Learning Forum

[javat33489]

Hi all. I'm interested in the rollover problem in static analysis.

For example, we have a block standing on a plane and if we push it, it will fall:

I made a test model, there is frictional contact between the block and the surface, gravity, I apply force or displacement to the top edge and push the block.

I just need to understand whether there will be a fall and that’s it.

Static analysis allows one to evaluate the distribution of stresses and strains in a structure under given boundary conditions and loads, but does not allow one to determine whether the structure will be stable or not.

But can I accept that if there is a calculation error that the part falls? Usually this is what happens, if I apply enough force to the top of the block, I get a calculation error and the results show that the calculation stopped when the block tilted.

[Asitang Lahurikar]

Hello,

Static Structural Analysis is performed to assess the system in an equilibrium state when subjected to some load. However, in your case, following the initial displacement (push) provided, the falling of the standing block will be a time-dependent activity under the influence of standard earth gravity.

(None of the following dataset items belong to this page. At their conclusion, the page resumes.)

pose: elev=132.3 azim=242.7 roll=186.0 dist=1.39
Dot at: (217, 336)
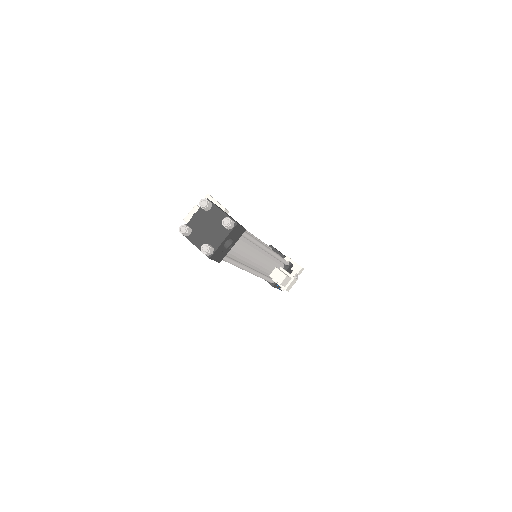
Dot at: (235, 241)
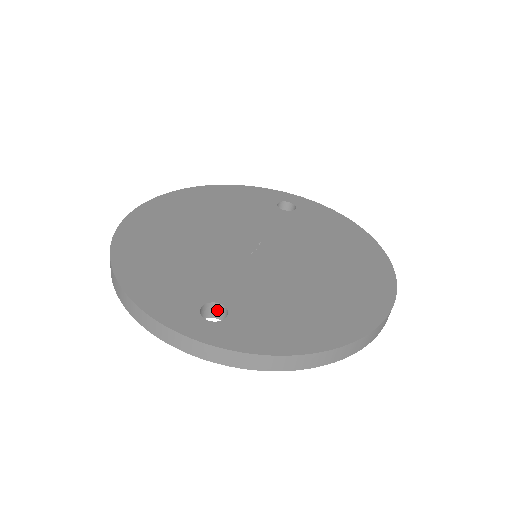
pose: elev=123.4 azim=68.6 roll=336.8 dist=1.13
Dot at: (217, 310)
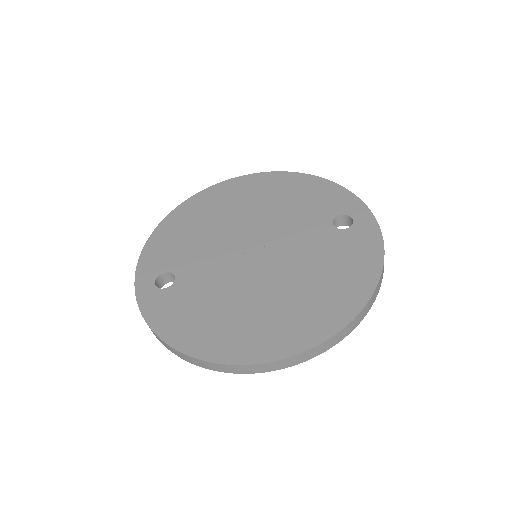
Dot at: occluded
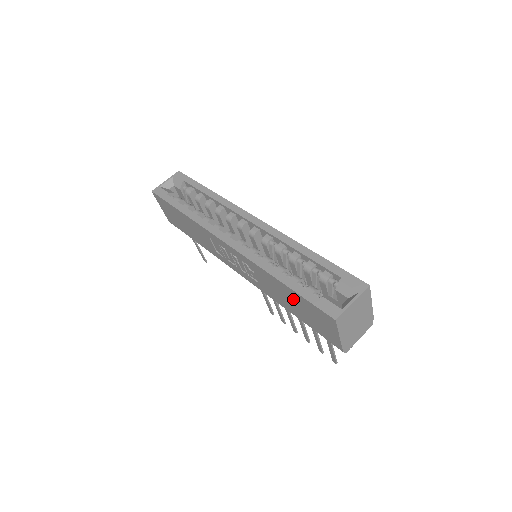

Thus, you may consider using a Transient Structural Analysis system to simulate this model.

Hope this helps!
Thanks,
Asitang 

[javat33489]

I would like to use static analysis. I'm not interested in stress or what will happen next, only whether the part will fall or not.
When completing the calculation with an error after the push, I can accept that it fell. And if the calculation is completed without errors and I see that the part is standing, it means it didn’t fall. Is that acceptable?

[Asitang Lahurikar]

Hello,

Could you please explain why you prefer to use the Static Analysis system over the Transient?

Thanks,
Asitang 

[javat33489]

Because it's fast and easy

[peteroznewman]

“we have a block standing on a plane and if we push it, it will fall”  Are you sure about that?

If the coefficient of friction is small or the force is applied low on the block, it will not tip over, it will slide. But I don’t think you meant that it will fall because it slides off the base plate.

Assume the coefficient of friction is high, or you used a Rough contact condition so the block will not slide. Now you can think about using a force to tip over the block. Assume a coordinate frame where Y is up, X is to the right and the origin is on the bottom, left edge of the block, the one the block will rotate about.

“I apply force or displacement to the top edge and push the block.” These create very different analysis results. Let’s first consider applying a force.

The force that will tip the block over can be calculated by hand.  Let’s say the block has a height h, width w and thickness t.  Assume a horizontal force F is applied at the top of the block in the -X direction to tip it over. The coordinates of the CG of the block is (t/2, h/2, -w/2).

Calculate the static moment equilibrium about the origin for a constant force F at the top and the weight (mg) of the block acting at the CG. This is the force to tip over the block. At forces less than this, there is a reaction force on both sides of the base. At this force, the reaction force on the right goes to zero. At forces greater than this, the block accelerates as it tips over.

Now consider applying a displacement. For a small displacement, the reaction force at the top will be equal to the tipping force calculated above. As the displacement increases, the force reduces until the force reaches zero when the CG is exactly over the origin. Any displacement more than that will cause the block to tip over. Any displacement less than that is a stable equilibrium and if the displacement returns to zero, the block will return to being supported on its base.

[javat33489]

Thank you very much for your detailed answer sir! I need time to understand everything.

 

But I didn’t hear the question about whether it’s possible to use the Workbench static module for capsizing. What do you say about this? When a part slides and does not fall, there is no error - it did not fall. When it starts to tip over, there is an error in calculation, it has fallen.

[peteroznewman]

There is a simple Workbench Static Structural model to decide if a constant applied force will tip a structure over, assuming a no slip condition at the base.  Insert a Revolute Joint to Ground along the tipping edge. Insert a Remote Displacement on the opposite edge and set Y = 0 leaving all others Free. Apply Standard Earth Gravity in the -Y direction. Solve. If the reaction force on the Remote Displacement is up, it will not tip, if the reaction force is down, it will tip.  The downward force prevents the structure from tipping.